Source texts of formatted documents
────────────────

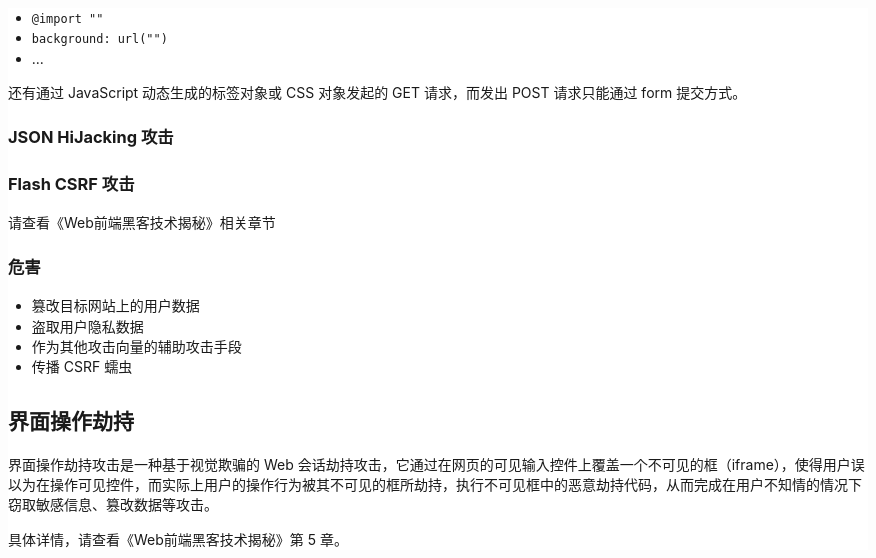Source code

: - `@import ""`
- `background: url("")`
- ...

还有通过 JavaScript 动态生成的标签对象或 CSS 对象发起的 GET 请求，而发出 POST 请求只能通过 form 提交方式。

### JSON HiJacking 攻击

### Flash CSRF 攻击

请查看《Web前端黑客技术揭秘》相关章节

### 危害

- 篡改目标网站上的用户数据
- 盗取用户隐私数据
- 作为其他攻击向量的辅助攻击手段
- 传播 CSRF 蠕虫

## 界面操作劫持

界面操作劫持攻击是一种基于视觉欺骗的 Web 会话劫持攻击，它通过在网页的可见输入控件上覆盖一个不可见的框（iframe），使得用户误以为在操作可见控件，而实际上用户的操作行为被其不可见的框所劫持，执行不可见框中的恶意劫持代码，从而完成在用户不知情的情况下窃取敏感信息、篡改数据等攻击。

具体详情，请查看《Web前端黑客技术揭秘》第 5 章。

────────────────

* _Assignment_
Copy out the source text of every entry above character for character. Omit the pictures.

* _Response area_
Source code

: - `@import ""`
- `background: url("")`
- ...

还有通过 JavaScript 动态生成的标签对象或 CSS 对象发起的 GET 请求，而发出 POST 请求只能通过 form 提交方式。

### JSON HiJacking 攻击

### Flash CSRF 攻击

请查看《Web前端黑客技术揭秘》相关章节

### 危害

- 篡改目标网站上的用户数据
- 盗取用户隐私数据
- 作为其他攻击向量的辅助攻击手段
- 传播 CSRF 蠕虫

## 界面操作劫持

界面操作劫持攻击是一种基于视觉欺骗的 Web 会话劫持攻击，它通过在网页的可见输入控件上覆盖一个不可见的框（iframe），使得用户误以为在操作可见控件，而实际上用户的操作行为被其不可见的框所劫持，执行不可见框中的恶意劫持代码，从而完成在用户不知情的情况下窃取敏感信息、篡改数据等攻击。

具体详情，请查看《Web前端黑客技术揭秘》第 5 章。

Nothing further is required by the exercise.